Your data need to be in this kind of shape:
```r
head(Moz)
cod pop1 pop2 deaths age sex year1 year2
1 1 1388350 1963660 88248 0 f 1997 2007
2 1 1113675 1615244 11424 5 f 1997 2007
3 1 878429 1183939 5677 10 f 1997 2007
4 1 854078 991323 6123 15 f 1997 2007
5 1 827614 986526 7280 20 f 1997 2007
6 1 654465 841416 7212 25 f 1997 2007
```
Here `cod` indicates the group, a single year, sex, region of data that is to be tested. `pop1` and `pop2` are the first and second censuses, respectively. `deaths` can contain the average number of deaths in each age group in the intercensal period or it can contain the sum of the deaths in each age in the intercensal period. If you give the sum, then specify `deaths.summed = TRUE` in the arguments to any of the estimation functions. Otherwise the default is to treat deaths as the average. This could be a straight arithmetic average, or simply the average of the deaths observed around census 1 or census 2. For this later case, you'll need to average yourself beforehand, as `deaths.summed = TRUE` will only do the right thing if deaths over the whole intercensal period are given.
`age` should be the lower bound of five-year age groups (incl. age 0-4!). If you give standard abridged data (0,1,5), then the `pop1`, `pop2`, and `deaths` from ages 0 and 1 are automatically summed together into the infant category. Don't give single-age data at this time. We hope to add an abridgement function soon, though, to handle such data automatically. `sex` is character, either `"f"` or `"m"`. Census dates can be conveyed in a variety of ways. If only `year1` and `year2` are given, we assume Jan 1. It is best to specify proper date classes and use `date1`, `date2` as column names instead:
```r
cod pop1 pop2 deaths age sex date1 date2
1 1388350 1963660 88248 0 f 1997-08-01 2007-08-01
1 1113675 1615244 11424 5 f 1997-08-01 2007-08-01
1 878429 1183939 5677 10 f 1997-08-01 2007-08-01
1 854078 991323 6123 15 f 1997-08-01 2007-08-01
1 827614 986526 7280 20 f 1997-08-01 2007-08-01
1 654465 841416 7212 25 f 1997-08-01 2007-08-01
```
Results are contingent on evaluating results for particular age ranges. In spreadsheets this is typically done visually, which a plot referenced to some cell range that the user could manipulate. Here, we have a function that works similarly, but you need to use it just for one data grouping at a time (`cod`):
```r
my_ages <- ggbChooseAges(x[x$cod==1,])
```
This will open a graphics device, where you can interactively select age ranges by clicking on ages. When you are done, click in the margin to close the device, and it returns the vector of ages.

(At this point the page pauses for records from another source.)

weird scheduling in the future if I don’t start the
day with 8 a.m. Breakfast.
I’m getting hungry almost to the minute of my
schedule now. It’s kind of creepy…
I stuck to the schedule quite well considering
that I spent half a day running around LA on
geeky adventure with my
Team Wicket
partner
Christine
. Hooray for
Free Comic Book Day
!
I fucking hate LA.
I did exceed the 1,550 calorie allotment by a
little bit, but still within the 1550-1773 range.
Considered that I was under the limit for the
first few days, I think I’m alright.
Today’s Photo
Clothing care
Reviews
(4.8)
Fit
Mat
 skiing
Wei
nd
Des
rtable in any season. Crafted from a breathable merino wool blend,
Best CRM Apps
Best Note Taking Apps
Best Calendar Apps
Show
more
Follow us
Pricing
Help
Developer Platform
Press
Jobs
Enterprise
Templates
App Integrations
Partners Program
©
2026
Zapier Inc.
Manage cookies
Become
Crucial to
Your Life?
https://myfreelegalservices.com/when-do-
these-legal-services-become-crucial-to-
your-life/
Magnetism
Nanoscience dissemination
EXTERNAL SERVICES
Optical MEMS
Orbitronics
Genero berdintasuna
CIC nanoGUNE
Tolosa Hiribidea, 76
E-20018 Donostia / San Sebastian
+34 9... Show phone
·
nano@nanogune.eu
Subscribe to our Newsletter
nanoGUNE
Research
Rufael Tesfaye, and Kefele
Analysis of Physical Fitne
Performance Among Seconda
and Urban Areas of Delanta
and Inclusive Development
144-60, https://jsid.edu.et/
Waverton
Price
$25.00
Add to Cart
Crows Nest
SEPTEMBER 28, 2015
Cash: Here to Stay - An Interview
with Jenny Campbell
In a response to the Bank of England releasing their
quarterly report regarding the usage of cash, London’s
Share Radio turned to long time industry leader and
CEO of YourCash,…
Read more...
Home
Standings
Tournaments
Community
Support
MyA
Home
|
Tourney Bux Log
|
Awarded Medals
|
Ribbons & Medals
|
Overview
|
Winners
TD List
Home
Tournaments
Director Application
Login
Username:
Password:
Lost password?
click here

You can use these, or any other vector of ages, to manually specify the age range that each method should use:
```r
ggb(Moz, exact.ages = my_ages)
seg(Moz, exact.ages = my_ages)
ggbseg(Moz, exact.ages = my_ages)
```
By default these functions will pick a decent age-range on their own:
```r
ggb(Moz)
seg(Moz)
ggbseg(Moz)
```
The result depends on the age-range chosen. If left to automatically choose age-ranges, the evaluation methods will pick one independently for each data grouping (`cod`). Let's say your data has a large number of groupings (regions, countries, intercensal periods, whatever). You can get a messy overview of results by running:
```r
Results <- ddm(my.huge.data)
ddmplot(Results)
```
This overview plot also gives the harmonic mean of the coverage estimate given from the three methods provided.
License
=======
This package is by [Tim Riffe](https://sites.google.com/site/timriffepersonal/), [Everton Lima ](http://www.nepo.unicamp.br/nepo/perfils/everton_lima.html) and [Bernardo Queiroz](https://sites.google.com/site/blanza/). Related technical papers or manuscripts may have different author-ordering.
"Death Registration Coverage Estimation (DDM)/span> by Everton Lima, Bernardo Queiroz, and Timothy L. M. Riffe is licensed under a Creative Commons Attribution-NonCommercial-ShareAlike 4.0 International License.
What's missing?
==============
More examples. A proper vignette. We aim to provide a user-guide as an overview of the methods provided here. Further features (calculations, usability features) may be requested by users.